Will your military pension or a soon-to-be ex-spouse's military pension be subject to division in your divorce? Generally, yes -- to the extent of the benefits that accrued during the marriage. In a community property state such as Nevada, this would mean that a military pension valued at $200,000 (all of which accrued during the marriage) would usually be split 50/50 in a divorce. If only $100,000 of that amount accrued during the marriage, however, then the non-military spouse would usually be awarded about $50,000.
Unfortunately, dividing military retirement benefits in a divorce isn't always so simple. In fact, it's often highly complicated because the Nevada laws and federal laws that govern the division of military benefits differ in several important ways. One of the most troublesome areas, however, involves marriages that did not overlap a military spouse's service time by at least 10 years.
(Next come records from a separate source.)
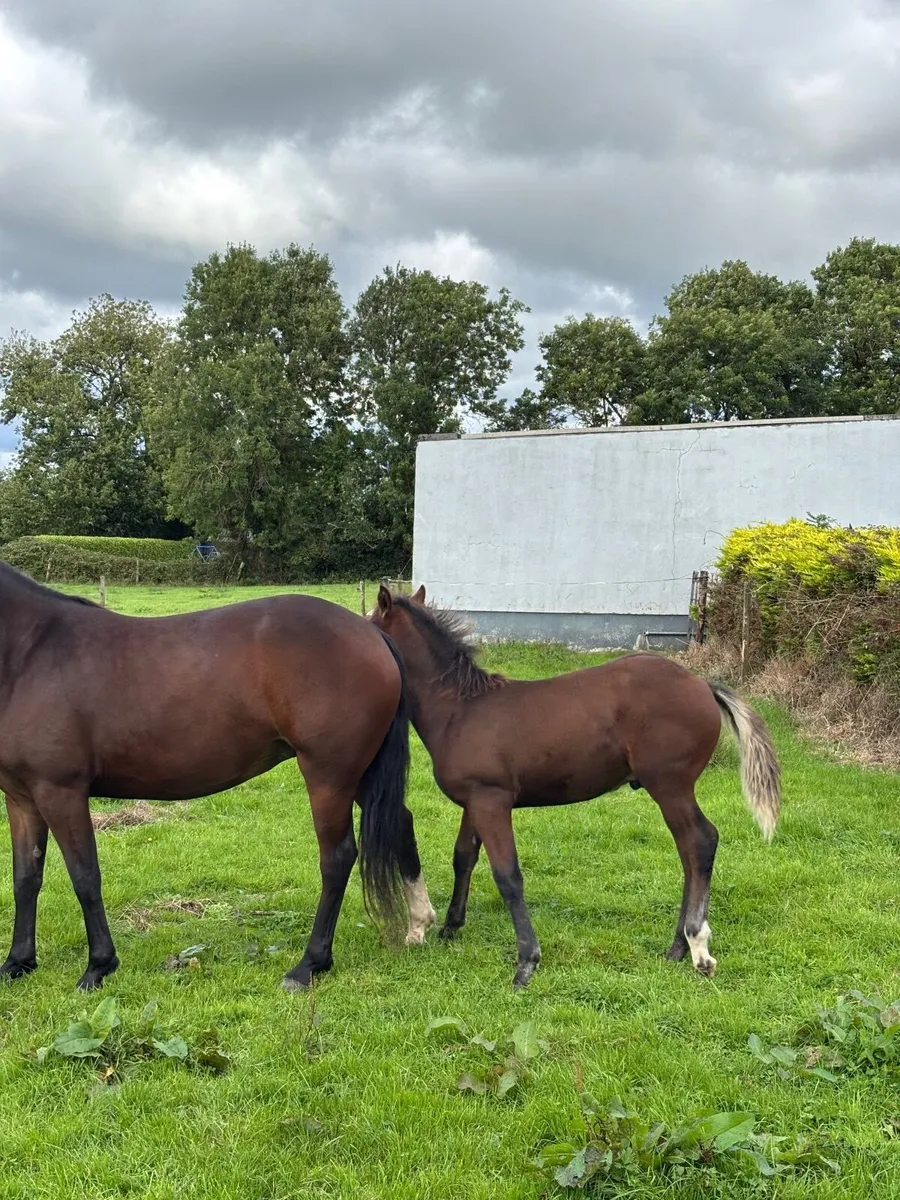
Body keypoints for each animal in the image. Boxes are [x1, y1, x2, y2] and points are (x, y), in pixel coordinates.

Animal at [0, 563, 435, 991]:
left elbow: (85, 876)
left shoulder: (61, 792)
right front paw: (17, 962)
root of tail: (372, 635)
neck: (32, 653)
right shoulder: (22, 798)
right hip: (359, 775)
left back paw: (309, 965)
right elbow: (25, 878)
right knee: (400, 822)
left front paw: (98, 967)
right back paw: (419, 924)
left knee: (337, 858)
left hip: (329, 776)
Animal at [370, 585, 781, 989]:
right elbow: (463, 858)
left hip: (670, 786)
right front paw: (450, 928)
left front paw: (526, 963)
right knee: (690, 851)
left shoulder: (492, 801)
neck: (459, 711)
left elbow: (508, 875)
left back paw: (697, 947)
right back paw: (678, 947)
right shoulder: (475, 801)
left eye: (372, 623)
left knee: (700, 842)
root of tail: (702, 685)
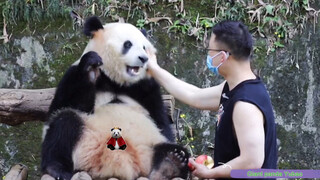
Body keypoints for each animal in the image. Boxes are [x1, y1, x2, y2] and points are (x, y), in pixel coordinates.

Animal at [40, 16, 190, 180]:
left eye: (144, 47)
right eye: (128, 44)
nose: (143, 58)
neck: (117, 80)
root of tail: (117, 165)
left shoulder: (147, 87)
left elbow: (160, 121)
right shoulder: (73, 74)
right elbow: (64, 105)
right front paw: (91, 68)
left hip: (148, 149)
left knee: (176, 150)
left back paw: (170, 164)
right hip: (85, 144)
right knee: (65, 122)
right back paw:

To give an example for why that is, suppose two couples, Couple A and Couple B, got divorced and each non-military spouse was awarded half of the benefits that accrued during the part of the marriage that overlapped the service time. In Couple A's case, a Nevada family court judge awarded the non-military spouse $50,000 of the $100,000 in retirement benefits that accrued over the course of an 8-year marriage. In Couple B's case, the same Nevada family court judge awarded the non-military spouse $75,000 of the $150,000 in retirement benefits that accrued over the course of a 12-year marriage.
Here's the troublesome part. Collecting the divorce-related award won't be an issue for the non-military spouse of Couple B, but it could be a huge problem for the non-military spouse of Couple A. Here's why: The government won't typically enforce a court order to divide military retirement benefits unless the marriage overlapped the military member's service time by 10 years or more.
Although this particular problem is not insurmountable, it highlights the complicated nature of divorce cases involving military retirement benefits and makes clear the importance of retaining a divorce attorney who has experience dealing with such issues.